Comes now that interesting time when I try to make sense of the photographs of the last week. Or consequently the mind set I was in when I took them, saved them, post processed them and subsequently posted them. If it is possible to divine all that.
Photography is probably first a method of recording. Painting held the artistic notch in visual media. And in the earliest stages it recorded the static. Long exposures made it a difficult art for people. The first surviving photograph was taken by Joseph Nicephone Niepce in 1826 or 1827. It was of the view from his upstairs window at his estate, Le Gras, in the Burgundy region of France. As you would assume he took numerous exposures in various lights.
The one he showed the world was called The View from the Window at Le Gras. We have to take him at his word about it being his first. I would image he tossed quite a few before. And several after.
But I digress. I was trying to explain what was going through my mind this week when I was out and about with my camera, then at my computer post processing. And why three of my four posts this week are ice. I do not have Niepce's excuse that the camera was not very portable. We make them that way now. But he didn't with a still life of his desk. Out his window had to be better light. Or maybe just "because it was there." A quote often attributed to George Mallory in the New York Times article about climbing Mount Everest.
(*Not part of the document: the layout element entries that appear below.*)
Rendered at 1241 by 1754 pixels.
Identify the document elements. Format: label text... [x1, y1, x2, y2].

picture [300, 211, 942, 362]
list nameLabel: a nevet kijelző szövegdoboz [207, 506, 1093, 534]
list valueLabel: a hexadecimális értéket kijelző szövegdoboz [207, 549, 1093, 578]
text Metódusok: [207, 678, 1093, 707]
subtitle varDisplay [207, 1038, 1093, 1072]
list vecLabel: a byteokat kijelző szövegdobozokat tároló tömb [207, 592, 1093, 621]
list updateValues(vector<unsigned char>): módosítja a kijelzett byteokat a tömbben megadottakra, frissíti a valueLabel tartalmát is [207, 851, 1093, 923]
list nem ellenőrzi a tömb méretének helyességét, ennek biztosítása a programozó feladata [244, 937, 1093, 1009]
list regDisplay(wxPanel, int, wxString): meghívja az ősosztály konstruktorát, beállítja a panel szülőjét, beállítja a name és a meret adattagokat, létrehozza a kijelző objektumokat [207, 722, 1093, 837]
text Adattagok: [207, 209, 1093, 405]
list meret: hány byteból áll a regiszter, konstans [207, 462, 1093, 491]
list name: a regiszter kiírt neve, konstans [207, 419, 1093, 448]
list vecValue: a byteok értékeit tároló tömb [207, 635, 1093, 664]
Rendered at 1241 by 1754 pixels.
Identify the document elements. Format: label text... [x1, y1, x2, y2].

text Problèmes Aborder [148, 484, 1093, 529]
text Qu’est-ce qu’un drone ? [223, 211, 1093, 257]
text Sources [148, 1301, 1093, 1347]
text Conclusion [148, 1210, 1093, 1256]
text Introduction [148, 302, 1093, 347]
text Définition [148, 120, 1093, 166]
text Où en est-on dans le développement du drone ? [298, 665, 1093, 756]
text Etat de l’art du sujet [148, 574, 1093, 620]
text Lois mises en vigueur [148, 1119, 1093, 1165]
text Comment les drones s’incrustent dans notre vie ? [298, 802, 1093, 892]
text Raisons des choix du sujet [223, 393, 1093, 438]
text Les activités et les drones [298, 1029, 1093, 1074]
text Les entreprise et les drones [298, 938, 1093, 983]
I first began taking photographs of the strange shapes in the ice on the ponds, because they were there. And it was strange. And oddly beautiful. When I first ever encountered this odd occurrence I attributed it to kids throwing rocks. But I have made rather a study of it. It occurs mostly in the early winter when the ponds are going through a freeze and thaw cycle. It makes for thinner and thicker parts of the ice surface. And the lowering of the temperatures of the water freeze the various forms of botanical life in the pond. And then thaw them and freeze them again. In this process they out-gas and those gases push up the ice cracking it and breaking through in the thinner parts.
And it isn't just the spider web like cracks but frozen bubbles too. They are also a bit of a challenge. You obviously cannot walk on the thin ice to get a better perspective. Or wade out or boat out. You are stuck on the shore. Might be a good subject for a drone.
Ice cracks are a subject of three of my photos this week. I will not confess to the number I took and trashed. I think the one below looks like a Hopi Shalako Kachina.
I think I felt a bit guilt about my ice obsession, so I pointed my camera at the light on the trunks of the aspens on the hill above the pond. The light was beautiful.
It is to be noted I took only one photograph of the trees. I guess I was in a bit of a strange place this last couple of weeks. Week 49 was all about trees. Just trees. And frankly I could have made this week all about ice. Just ice. But if you google images of first photograph you will find Niepce took way more than one. Monet did waterlilies ad nausea so I am going to leave the subject of my mind set of late. Artistic license.
Which brings us to the still life with deer skull. It was a cold and blustery day and I was not going to be enticed out with my camera even at the prospect of more ice pictures. Sitting at my computer I dove into the dry darkroom and chanced upon the still life with deer skull. I will confess that two versions of this arrangement are not the only ones remaining on my computer. There is at least one black and white version. And one applying a filter called colored pencils.
The two posted here are the polar ends of my exploration. And my favorites. And there is a similarity between the antler shapes in the ice and my deer skull. I will leave that to those into Jung or Freud.
Which brings us back to ice. A week of warm weather erased my ice surfaces and began the process all over again. This time with much thinner ice. I was enchanted. Ice, ice spiderwebs, and reflections all in one photo.
And from the sublime to the ridiculous I give you exhaust stacks on a roof. I thought they looked like an army of versions of R2D2.
Remember I am an artist. We are all a little crazy.